Task instructions: Copy the entries exactly. Leave out any pictures.

(Stored data entries)
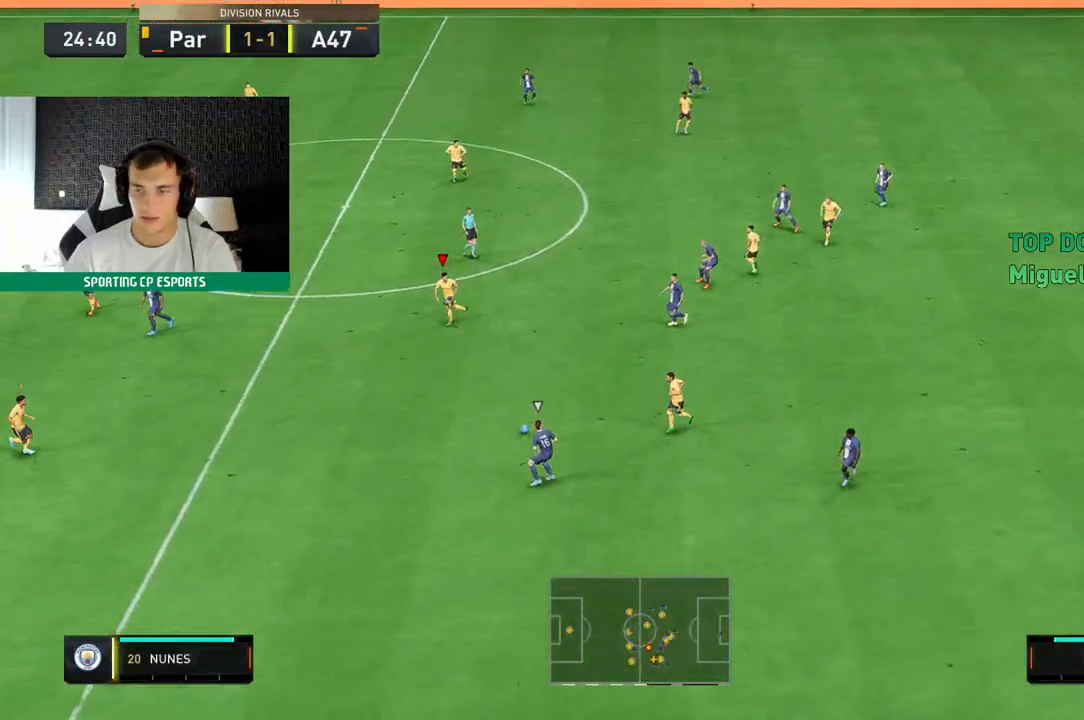
{"dt_ms": 500, "buttons": ["R2"], "left_stick": "left", "events": []}
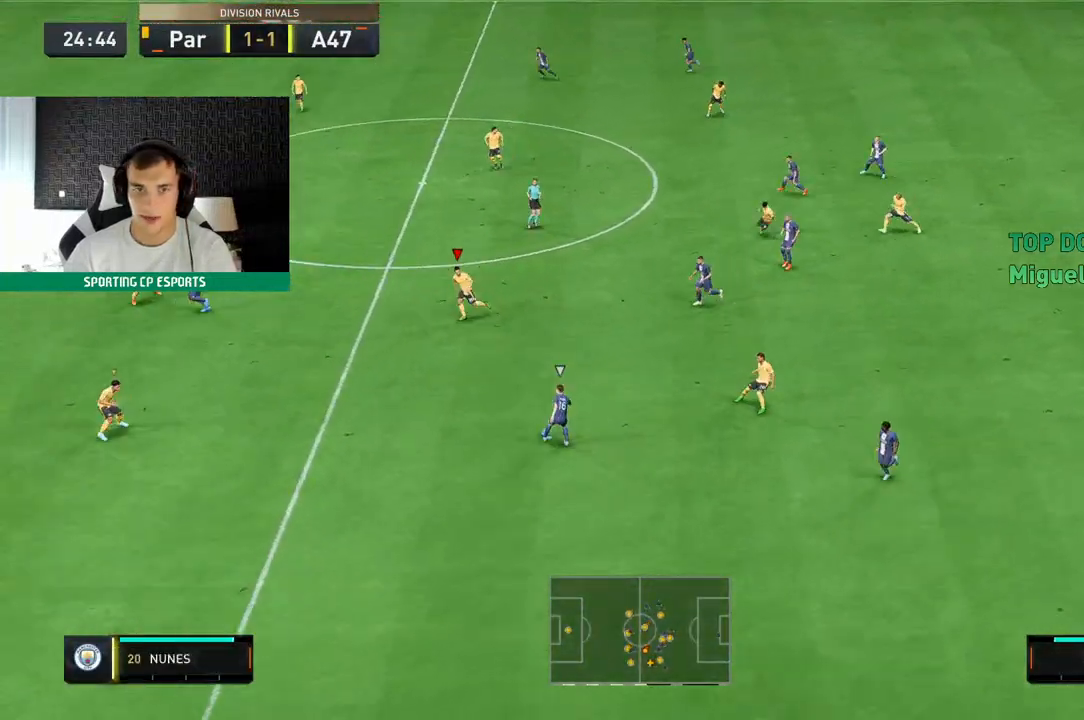
{"dt_ms": 500, "buttons": ["R2"], "left_stick": "down-left", "events": [[433, "left_stick", "down-left"]]}
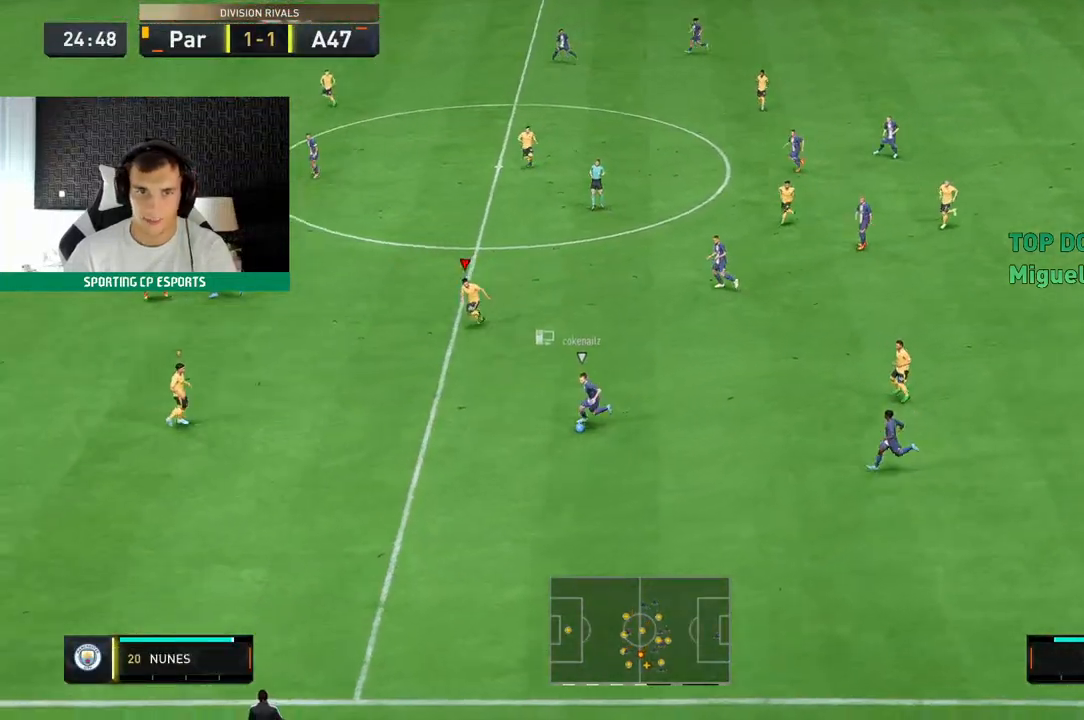
{"dt_ms": 500, "buttons": ["L2", "R2"], "left_stick": "down-left", "events": [[17, "L2", "down"]]}
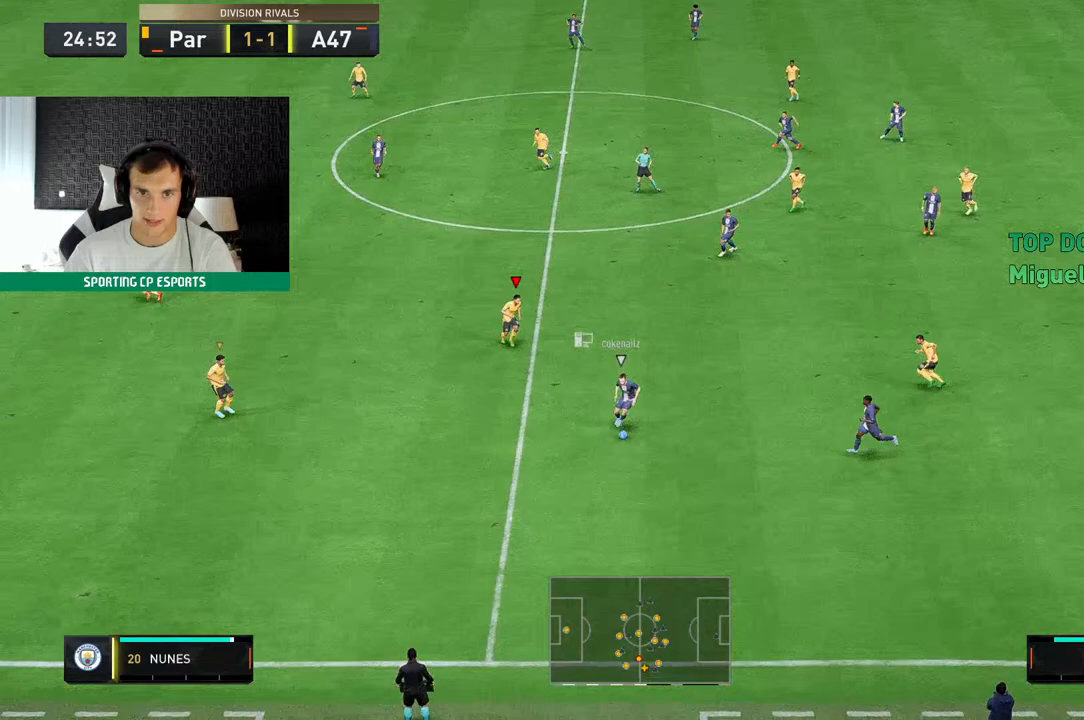
{"dt_ms": 500, "buttons": ["L2", "R2"], "left_stick": "center", "events": [[467, "left_stick", "center"]]}
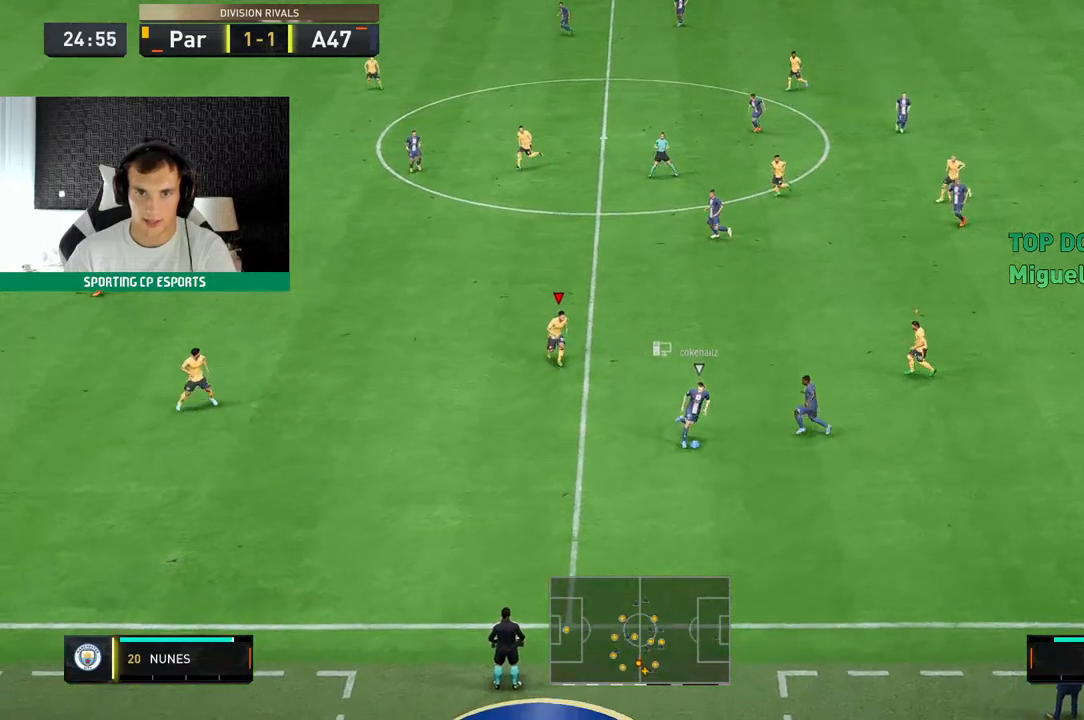
{"dt_ms": 500, "buttons": ["L2", "R2"], "left_stick": "down-left", "events": [[350, "left_stick", "down-left"]]}
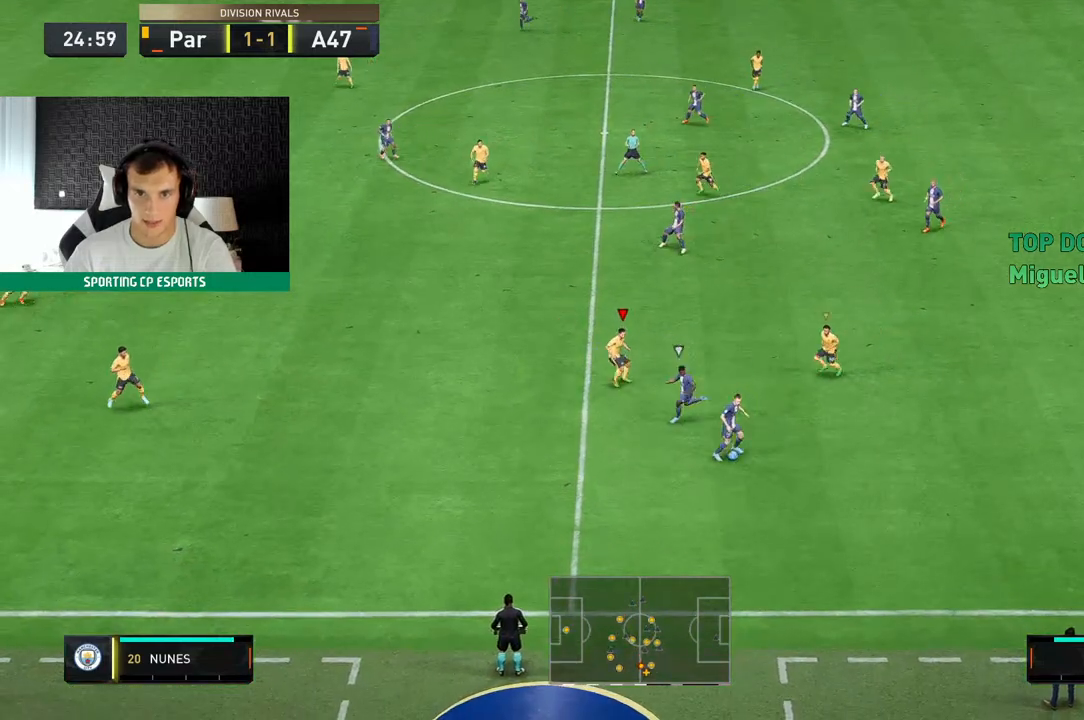
{"dt_ms": 500, "buttons": ["L2", "R2"], "left_stick": "left", "events": [[267, "left_stick", "left"]]}
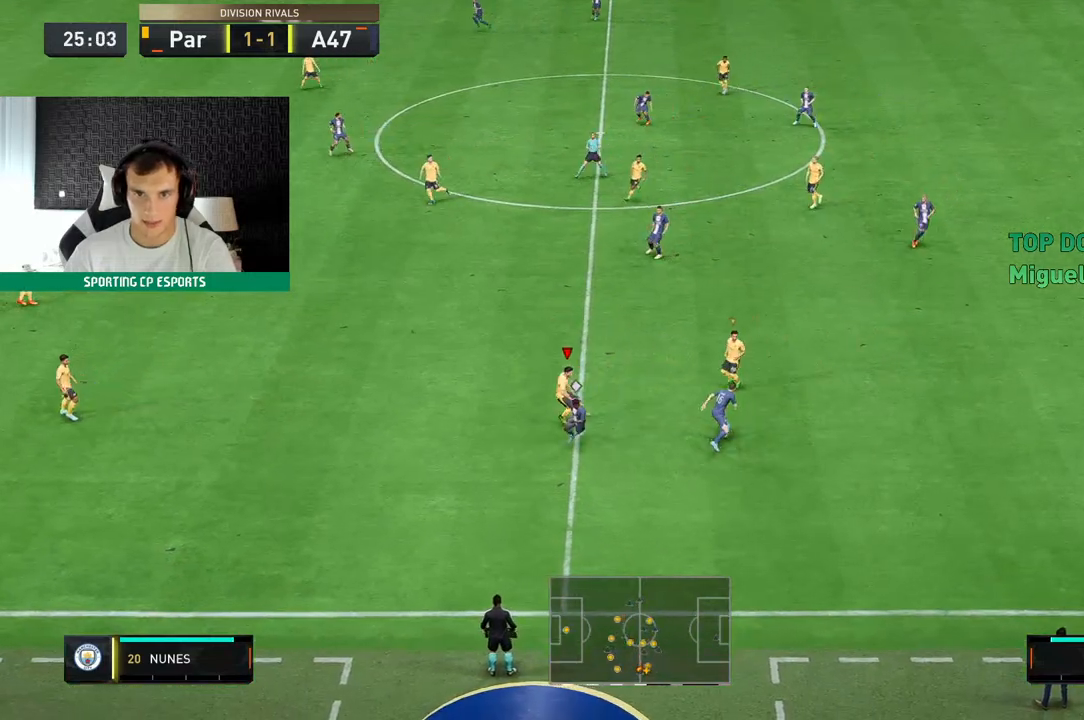
{"dt_ms": 500, "buttons": ["L2", "R2"], "left_stick": "left", "events": []}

Task output:
{"dt_ms": 500, "buttons": ["R2"], "left_stick": "left", "events": []}
{"dt_ms": 500, "buttons": ["R2"], "left_stick": "down-left", "events": [[433, "left_stick", "down-left"]]}
{"dt_ms": 500, "buttons": ["L2", "R2"], "left_stick": "down-left", "events": [[17, "L2", "down"]]}
{"dt_ms": 500, "buttons": ["L2", "R2"], "left_stick": "center", "events": [[467, "left_stick", "center"]]}
{"dt_ms": 500, "buttons": ["L2", "R2"], "left_stick": "down-left", "events": [[350, "left_stick", "down-left"]]}
{"dt_ms": 500, "buttons": ["L2", "R2"], "left_stick": "left", "events": [[267, "left_stick", "left"]]}
{"dt_ms": 500, "buttons": ["L2", "R2"], "left_stick": "left", "events": []}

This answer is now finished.